Near the tip of Nigeria’s Bonny Island, an arrowhead speck of land where the Atlantic Ocean meets the Niger Delta, a giant plant last year produced enough liquefied natural gas to heat half the UK for the winter. Most of it was shipped out of the country, with Spain, France and Portugal the biggest buyers,
Bloomberg reports.
Just 17 miles away in the town of Bodo, residents still use black-market kerosene and diesel to light wood stoves and power electricity generators. The fuel is manufactured with crude stolen from the foreign energy giants — Shell, Eni and TotalEnergies — that co-own the Bonny Island facility along with the Nigerian government.
“The gas here goes to Bonny and Europe to power homes and industries but we have no benefits from it,” said Pius Dimkpa, chairman of Bodo’s local community development committee. “Nothing comes to us.”
Nigeria has 3% of the world's proven gas reserves, yet has tapped almost none of it. Like most African countries, what has been extracted is mostly sent to Europe, which now wants to import even more to make up for supplies lost to Moscow’s invasion of Ukraine. Italy in April struck fresh deals to buy gas from Angola and the Republic of Congo, while Germany has been looking to secure supplies from Senegal. That’s despite discouraging the use of gas and other fossil fuels around the world in pursuit of global climate goals, a case some European leaders made at the United Nations’ COP26 conference in Glasgow last November.
While African leaders are eager for the millions in revenue that the gas deals are likely to bring in, they're also calling out the sudden interest in their resources as a double standard that perpetuates the West’s exploitation of the region.
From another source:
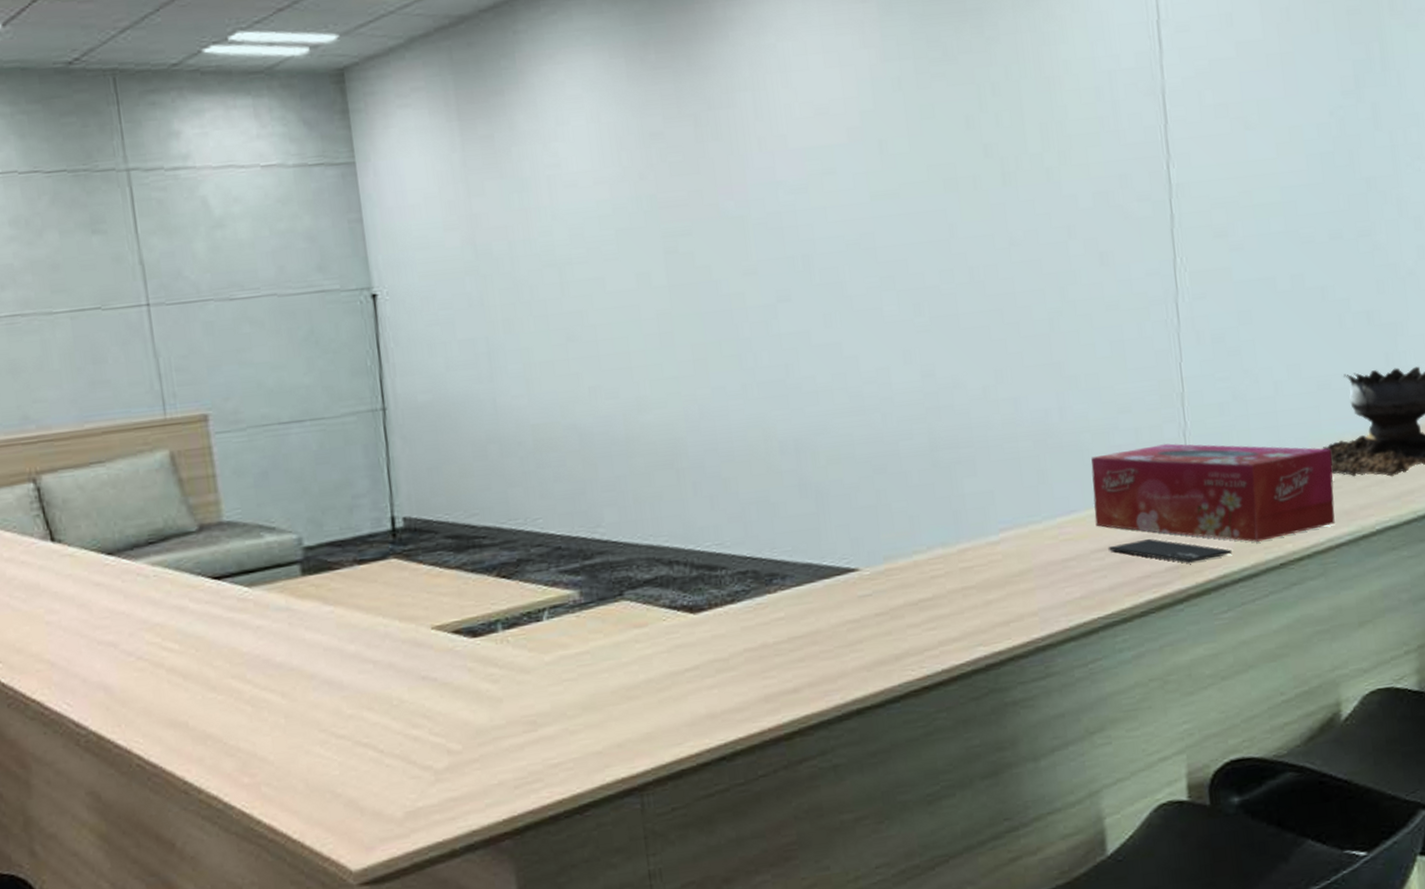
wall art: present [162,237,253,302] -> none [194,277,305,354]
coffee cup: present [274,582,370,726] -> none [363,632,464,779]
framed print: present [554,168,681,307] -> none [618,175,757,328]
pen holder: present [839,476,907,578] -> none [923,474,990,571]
They question why Africa must move away from dirty fuels — thereby delaying access for hundreds of millions of people to electricity — even as its gas is used to keep the lights on in Europe.
Rich countries have been reluctant to fund pipelines and power plants that would facilitate the use of gas in Africa because of its emissions, yet haven’t delivered on promises to help finance green projects that could be an alternative source of energy.